Ergonomics for AI Agents

Published

January 28, 2026

Tagged

Humans are great at patching over bad API design. We read the docs, internalize the quirks, and adapt to the tool. AI agents don't do that as easily: because they pattern-match against their training data, an unusual response from an mcp tool can end up triggering bad agentic behaviors and generally be a pain to deal with.

No amount of system prompting fixes a confusing tool definition in an mcp server. If the ergonomics are bad, the agent will fail.

When I started building auto-k (a tool that helps AIs manage product requirements and makes them more effective at building software), I treated it like a standard API: clean, normalized JSON, comprehensive documentation... the agents failed constantly.

They would hallucinate parameters, miss obvious data, get stuck in retry loops. I had to change how I thought about the interface.

Shape Matches Expectation

Unexpected API behavior usually means your data structure fights the model's intuition. Better docs won't fix that.

Agents struggle when:

Data order fights logical order. If the most critical field is at the bottom of a 50-line JSON object, the model's attention might drift.
Nesting hides value. Deeply nested objects (item.metadata.display.label) force the model to maintain a mental stack.
Implicit state exists. If an endpoint behaves differently based on previous calls, the agent will hallucinate a simpler, stateless version of the API.
Naming is ambiguous. A field called type is less helpful than relationship_type when the model is trying to map a graph.

In auto-k, we initially returned full graph objects with every property. The agents choked. Once we flattened the structure and removed the noise, the reasoning improved. We stopped hiding the data the model needed.

The Attention Budget

We talk about token limits, but the real scarcity is attention. Models have massive context windows, but their ability to reason about data—to spot subtle connections or inconsistencies—degrades as the payload bloats.

I’ve found that a concise, 4KB response often yields better reasoning than a 50KB dump. It’s not about capacity; it’s about signal-to-noise. The more structural fluff you return, the more hay the model has to move to find the needle.

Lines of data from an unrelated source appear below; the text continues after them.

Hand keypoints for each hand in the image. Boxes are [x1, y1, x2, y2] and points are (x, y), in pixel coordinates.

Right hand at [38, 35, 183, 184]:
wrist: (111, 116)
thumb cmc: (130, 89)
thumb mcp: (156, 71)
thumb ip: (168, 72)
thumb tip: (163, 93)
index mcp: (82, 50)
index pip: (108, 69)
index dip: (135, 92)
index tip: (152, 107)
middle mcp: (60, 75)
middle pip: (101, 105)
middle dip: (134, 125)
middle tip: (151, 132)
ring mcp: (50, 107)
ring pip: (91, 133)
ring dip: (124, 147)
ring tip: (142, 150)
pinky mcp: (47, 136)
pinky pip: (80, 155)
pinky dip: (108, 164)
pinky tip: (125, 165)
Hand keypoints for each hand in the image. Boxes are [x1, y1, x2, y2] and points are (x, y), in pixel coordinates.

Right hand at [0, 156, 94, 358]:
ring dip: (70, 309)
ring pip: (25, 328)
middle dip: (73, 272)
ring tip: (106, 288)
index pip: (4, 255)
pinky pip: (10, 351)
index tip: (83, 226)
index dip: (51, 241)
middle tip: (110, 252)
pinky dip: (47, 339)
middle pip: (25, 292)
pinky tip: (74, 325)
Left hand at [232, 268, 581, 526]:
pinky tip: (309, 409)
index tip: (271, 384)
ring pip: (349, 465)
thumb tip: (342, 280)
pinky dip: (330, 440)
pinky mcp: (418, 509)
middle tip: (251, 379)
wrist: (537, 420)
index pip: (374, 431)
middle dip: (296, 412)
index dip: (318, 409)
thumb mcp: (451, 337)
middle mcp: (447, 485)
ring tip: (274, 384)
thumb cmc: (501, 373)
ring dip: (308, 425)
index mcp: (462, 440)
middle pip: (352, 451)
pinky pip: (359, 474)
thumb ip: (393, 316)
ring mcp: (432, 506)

This creates a trade-off. Human APIs often return the kitchen sink and let the client filter. Agent APIs need to be opinionated. If you're returning data the agent won't use, you're wasting the tokens it needs for reasoning.

Pagination is the standard answer, but use it carefully. An agent that has to make five network calls to build a mental model of the data will lose the plot. Sometimes a slightly-too-large response performs better because it keeps the context in one contiguous block.

Presentation is Logic

I've seen agents handle a task flawlessly with one response structure and fail repeatedly with semantically identical data in a different shape.

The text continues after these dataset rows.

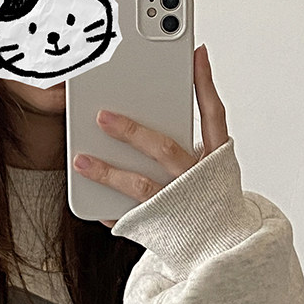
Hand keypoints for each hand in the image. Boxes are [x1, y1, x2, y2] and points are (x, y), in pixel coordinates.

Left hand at [72, 43, 229, 226]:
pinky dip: (110, 209)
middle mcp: (198, 181)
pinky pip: (130, 218)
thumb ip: (192, 139)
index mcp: (216, 161)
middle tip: (102, 116)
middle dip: (132, 131)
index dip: (205, 83)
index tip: (195, 53)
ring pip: (140, 186)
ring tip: (80, 159)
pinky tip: (90, 198)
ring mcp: (179, 206)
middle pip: (165, 150)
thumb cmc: (210, 199)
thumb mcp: (213, 167)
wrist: (224, 249)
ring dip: (108, 172)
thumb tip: (163, 106)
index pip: (213, 116)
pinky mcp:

The model maps your response to a plan. If the presentation makes that mapping difficult, you'll see more transformation errors.

Make the action obvious. If the agent needs to modify an ID, put the ID right next to the current state. Don't make it cross-reference.

Match the operation. If the agent will call updateItem(id, { field: value }), return the data as { id, field, value }. Matching the output to the next expected input reduces errors.

Errors That Teach

Rewriting our error layer was the most effective change we made.

Initially, our errors were terse: "Invalid query" or "Node not found." The agent would fail, try the exact same thing again, and fail again.

We changed the errors to be educational using a ToolError class that mandates a fix hint. Instead of a generic 404, the agent gets: "Error: Node 'US-1' not found in active project. Action: Use search_graph to find valid node IDs, or check spelling."

When an agent tries to modify a locked node, it doesn't just get a permission error. It gets: "Error: Cannot edit 'US-1' - status is 'accepted' (protected). Action: Only 'proposed' nodes can be edited by AI."

The failure mode shifted. Agents that couldn't get the query right on the first try would nail it on the second. The error message taught the model how to use the tool in real-time. The agent started fixing its own mistakes.

Empirical Eval

You can't predict what will confuse an agent. The training distributions are too opaque. The only way to know if your ergonomics work is to watch an agent try to use them.

Give an agent a task.
Export the transcript (tool calls, errors, reasoning).
Have a separate model evaluate that transcript.
Identify the friction points and fix them.

This is "LLM-as-judge" applied to API design. The evaluator spots patterns you miss—like an agent calling get_node three times because the first response was ambiguous.

LLM evaluation of auto-k tool interactions

It feels like extra work to build an eval suite. But without it, you're flying blind. You can't fix what you can't see, and the only place the friction shows up is in the execution logs.